Shooting with the Mann: The Truth About Handloading
Richard Mann 01.31.17
There are numerous books and magazine articles about handloading or reloading. Most contain technical information to help you do it better. Few if any provide you with the six eternal truths about handloading. Fortunately for you, it’s my job to help you see the light and understand what handloading your own ammunition can do to your life.
- Handloading is Expensive
All my life I’ve heard that if you handload your own ammo, you can save money. For a small minority of shooters, that’s true. For most of us, handloading is a way for you to spend money. Once you add in the cost of all of the reloading equipment you need, in most cases you’ll have to load a couple thousand rounds of a single cartridge to break even.

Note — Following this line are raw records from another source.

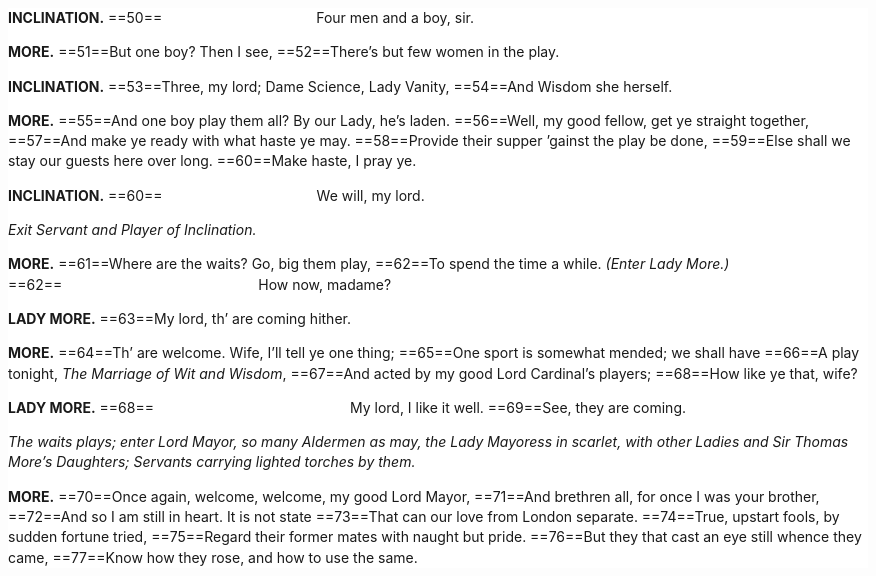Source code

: **INCLINATION.**
==50==           Four men and a boy, sir.

**MORE.**
==51==But one boy? Then I see,
==52==There’s but few women in the play.

**INCLINATION.**
==53==Three, my lord; Dame Science, Lady Vanity,
==54==And Wisdom she herself.

**MORE.**
==55==And one boy play them all? By our Lady, he’s laden.
==56==Well, my good fellow, get ye straight together,
==57==And make ye ready with what haste ye may.
==58==Provide their supper ’gainst the play be done,
==59==Else shall we stay our guests here over long.
==60==Make haste, I pray ye.

**INCLINATION.**
==60==           We will, my lord.

*Exit Servant and Player of Inclination.*

**MORE.**
==61==Where are the waits? Go, big them play,
==62==To spend the time a while.
*(Enter Lady More.)*
==62==              How now, madame?

**LADY MORE.**
==63==My lord, th’ are coming hither.

**MORE.**
==64==Th’ are welcome. Wife, I’ll tell ye one thing;
==65==One sport is somewhat mended; we shall have
==66==A play tonight, *The Marriage of Wit and Wisdom*,
==67==And acted by my good Lord Cardinal’s players;
==68==How like ye that, wife?

**LADY MORE.**
==68==              My lord, I like it well.
==69==See, they are coming.

*The waits plays; enter Lord Mayor, so many Aldermen as may, the Lady Mayoress in scarlet, with other Ladies and Sir Thomas More’s Daughters; Servants carrying lighted torches by them.*

**MORE.**
==70==Once again, welcome, welcome, my good Lord Mayor,
==71==And brethren all, for once I was your brother,
==72==And so I am still in heart. It is not state
==73==That can our love from London separate.
==74==True, upstart fools, by sudden fortune tried,
==75==Regard their former mates with naught but pride.
==76==But they that cast an eye still whence they came,
==77==Know how they rose, and how to use the same.
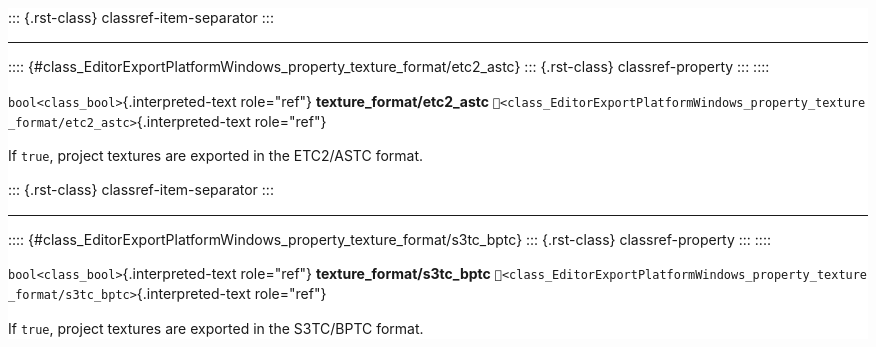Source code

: ::: {.rst-class}
classref-item-separator
:::

------------------------------------------------------------------------

:::: {#class_EditorExportPlatformWindows_property_texture_format/etc2_astc}
::: {.rst-class}
classref-property
:::
::::

`bool<class_bool>`{.interpreted-text role="ref"}
**texture_format/etc2_astc**
`🔗<class_EditorExportPlatformWindows_property_texture_format/etc2_astc>`{.interpreted-text
role="ref"}

If `true`, project textures are exported in the ETC2/ASTC format.

::: {.rst-class}
classref-item-separator
:::

------------------------------------------------------------------------

:::: {#class_EditorExportPlatformWindows_property_texture_format/s3tc_bptc}
::: {.rst-class}
classref-property
:::
::::

`bool<class_bool>`{.interpreted-text role="ref"}
**texture_format/s3tc_bptc**
`🔗<class_EditorExportPlatformWindows_property_texture_format/s3tc_bptc>`{.interpreted-text
role="ref"}

If `true`, project textures are exported in the S3TC/BPTC format.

If you shoot 1,000 rounds or more a year, in time you will save some money, but you will lose something else.
- Handloading takes Time
In our modern world, time is our most precision commodity. Making your own ammunition takes time; time many of us do not have to spare. If you’re loading rifle ammunition on a single stage press, you can load about one cartridge per minute. For the mathematically challenged among us, that works out to 60 rounds per hour. However, that’s not counting the time it takes to clean brass, resize brass, prep brass, and set up the dies. A more realistic ratio might be 30 to 15 rounds per hour.
Those who use a progressive press can load a lot of cartridges in a much shorter amount of time, maybe even as many as a couple hundred per hour. However, progressive presses cost a lot more than single stage presses. They also take longer to set up and adjust.
- Handloading is Addictive
Once you get into handloading you’ll find it’s hard to stop. You will continually be trying to devise ways and procure new tools to help you do it better and faster. You won’t be able to stop trying to create ammo that is faster, more reliable, and more accurate. You’ll also probably become a member on some handloading forum where you can discuss methods and techniques with other handloaders. You might even lay awake at night wondering how you can tweak the current load you’re working on. There’ll always be another bullet, powder, or primer to try. Fortunately, the good of handloading outweighs the bad, and this is why it is so popular.
- Handloading is Educational
When you create your own ammunition, you feel a certain level of independence. You are not constrained by the same limits that the average shooter faces. You can create mission-specific loads, tailored to your firearm and shooting pursuit. You learn about ballistics, you learn the intricacies of ammunition, and you learn more about the firearms you’re creating ammunition for.
- Handloading is Rewarding
You will probably never forget the first cartridge you reload and the elation you felt when the gun went off and you hit the target. This feeling of accomplishment is even more prevalent when you load the ammunition you use on a successful hunt or to possibly win a shooting match. Even more rewarding is the accomplishment of taking a rifle or handgun that is not shooting with the precision you demand, and turning it into a tack driver with ammunition you created.
- Handloading is Fun
Men are tinkerers by nature. They like to make and fix things. There is a mad scientist element to handloading that naturally appeals to human nature. Creating a reloading room is like building your own laboratory. Sneaking off to that room can be a therapeutic escape. For the real outdoor, gun-loving kind of guy, a reloading room is the ultimate man cave, and handloading is the ultimate pastime. Finally, there is another advantage to handloading: Handloaders belong to an unofficial fraternity. When you find yourself at some unbearable social event, you can always hope there is another handloader there you can talk to, to help pass the time, you could be using to load more ammo.